# [Study material]
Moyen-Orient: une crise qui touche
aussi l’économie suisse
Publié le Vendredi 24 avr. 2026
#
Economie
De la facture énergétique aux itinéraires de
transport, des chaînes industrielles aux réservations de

# [Problem details]
Retype the material exactly, including every line.

# [Exercise result]
Moyen-Orient: une crise qui touche
aussi l’économie suisse
Publié le Vendredi 24 avr. 2026
#
Economie
De la facture énergétique aux itinéraires de
transport, des chaînes industrielles aux réservations de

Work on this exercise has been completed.